5 Surprising Behaviors That Are Keeping You Stuck
We live in a world where we always blame the circumstances for why things are not going right. But what if it’s not the circumstances? What if we are our own greatest enemy?
We live in a world where we always blame the circumstances for why things are not going right. But what if it’s not the circumstances? What if we are our own greatest enemy? Biggest challenge? Hardest obstacle?
So often we blame the world for our problems because there is some level of validity there. “I couldn’t get a job because we are in a pandemic,” for example, is not totally wrong, but it isn’t completely correct either. Were you unable to find a job? Yes. Is there a pandemic going on? Yes. Is the pandemic making the job search harder? Yes.
But have other people gotten new jobs that they’ve liked during the pandemic? Also yes.

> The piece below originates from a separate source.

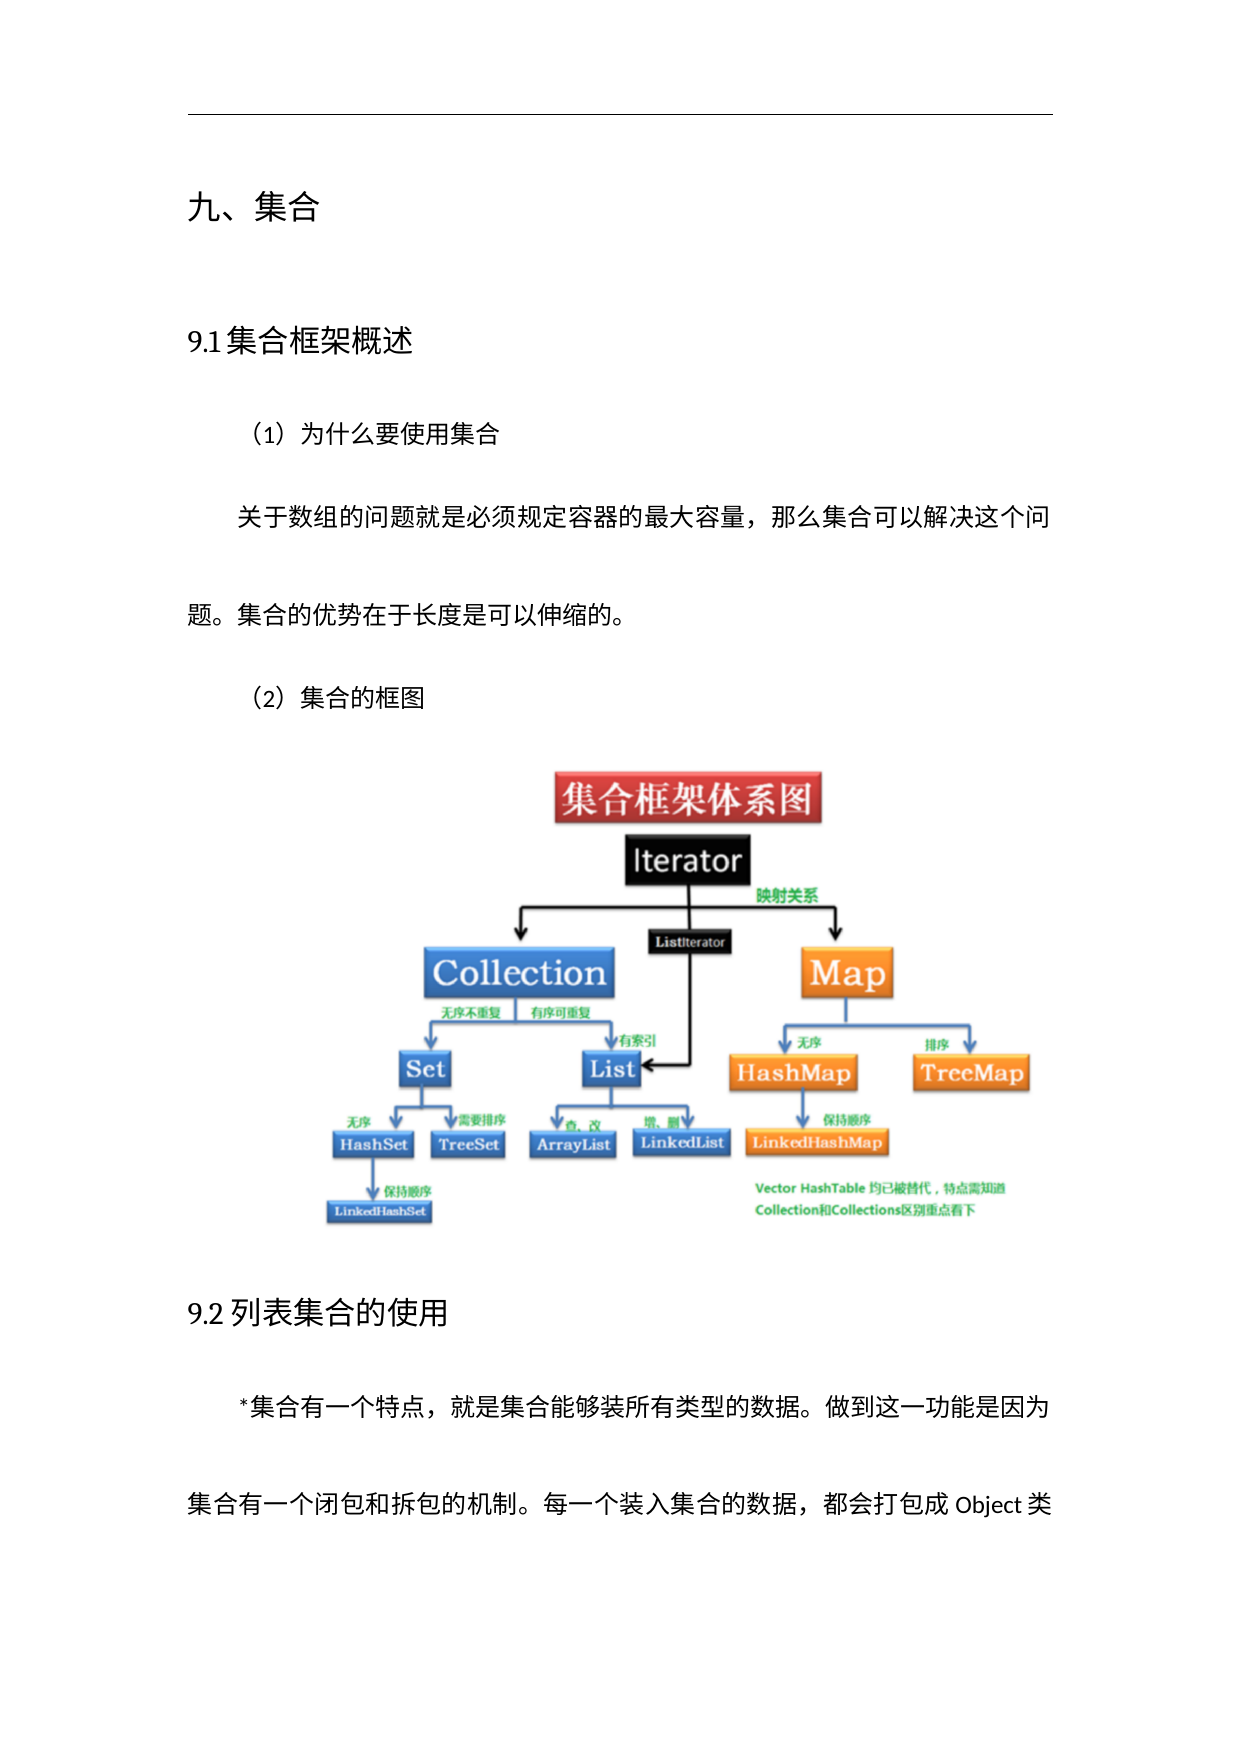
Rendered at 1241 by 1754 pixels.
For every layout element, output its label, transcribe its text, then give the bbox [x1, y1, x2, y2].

You see, oftentimes our circumstances may make the situation more difficult, but they are not the reason we don’t accomplish our goals. The reason we don’t accomplish our goals is because we choose, consciously or subconsciously, not to let ourselves. And it is through understanding this key point that we are able to learn to get out of our own way and let ourselves start to accomplish what we have come to believe is un-accomplishable.

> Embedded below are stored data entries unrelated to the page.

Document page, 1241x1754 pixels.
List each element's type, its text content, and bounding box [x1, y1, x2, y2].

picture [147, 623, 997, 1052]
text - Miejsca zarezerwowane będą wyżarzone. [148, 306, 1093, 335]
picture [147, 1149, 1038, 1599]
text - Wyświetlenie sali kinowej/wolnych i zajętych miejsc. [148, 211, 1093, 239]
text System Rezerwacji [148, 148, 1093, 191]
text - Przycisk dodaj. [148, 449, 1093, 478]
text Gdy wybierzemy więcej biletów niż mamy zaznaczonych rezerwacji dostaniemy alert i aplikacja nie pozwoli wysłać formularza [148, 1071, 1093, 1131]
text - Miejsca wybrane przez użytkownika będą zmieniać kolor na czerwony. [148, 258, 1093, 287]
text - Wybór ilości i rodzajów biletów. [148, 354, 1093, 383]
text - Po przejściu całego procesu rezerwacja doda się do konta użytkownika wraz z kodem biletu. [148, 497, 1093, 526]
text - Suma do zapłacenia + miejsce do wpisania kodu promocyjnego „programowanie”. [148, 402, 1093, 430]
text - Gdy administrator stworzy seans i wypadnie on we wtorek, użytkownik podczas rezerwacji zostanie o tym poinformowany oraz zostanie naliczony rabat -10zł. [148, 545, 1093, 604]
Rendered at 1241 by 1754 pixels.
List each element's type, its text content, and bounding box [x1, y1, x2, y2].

So how do we do that? How do we keep ourselves stuck and prevent ourselves from living up to the version of ourselves that we are meant to be?
1. By putting other people’s needs before our own.
Each time you use someone else’s needs as an excuse to not meet your own, you are not only denying how much you believe you are worth, but how much everyone else is able to believe you are worth as well. By acting as a pseudo-martyr, you subconsciously affirm that your time and your goals are not as worthy or important as everyone else’s, giving your brain the excuse to continue to stay stuck.
2. By avoiding making a committed decision.
Or making a decision but continuing to evaluate all the other options. Each second spent continuing to avoid the decision is a second taken away from the action that could actually move you forward. By not picking any direction, you are guaranteeing one thing: that you will stay right where you are, choosing to be stuck.
3. By obsessing and overanalyzing over all of the other options available.
The more options you give yourself, the more the paradox of choice kicks in. And by definition, the more choices available to us, the harder it is for us to make any decision at all. Until we make a true decision, we are really just avoiding action. Any option has the ability to get us there, but by evaluating and reevaluating all of them, all you are doing is wasting time and staying exactly where you are.
4. By knowing the ‘how’ but taking the opposite action anyways.
Rather than follow the roadmap that so clearly brings you to the goal you want, you end up taking the other actions anyways. You make excuses in your head why it’s okay that you eat that donut, even though you’ve been trying to lose weight for months, or push off updating the resume and applying to the job for one more day, even though you said that same thing last week. Something inside of you is unaligned, and it needs to be addressed or you will keep cycling through this long pattern of sabotage forever.
5. By saving the most important actions for the last minute.
Rather than pull yourself away from the couch, Netflix, and Instagram now, you tell yourself you’ll get to those needle-moving actions another day and that you have time. But before you know it, the clock is almost up and you haven’t crossed off a fraction of the mission critical activities necessary to actually propel you forward.
All of these things sneakily hold us back, so much so that we don’t even fully recognize them as barriers. But as we gain greater awareness into the ways the barriers work and how the obstacles show up, we also gain the opportunity to take new, more beneficial actions when faced with them.
So, it is in this way that we stop positioning ourselves as the enemy and choose to be our own greatest ally. By simply acknowledging and beginning to recognize these self-sabotaging patterns, we create a new way forward. One that gives us the ability to take the next steps towards freeing ourselves, growing, and fully stepping into our next level identities.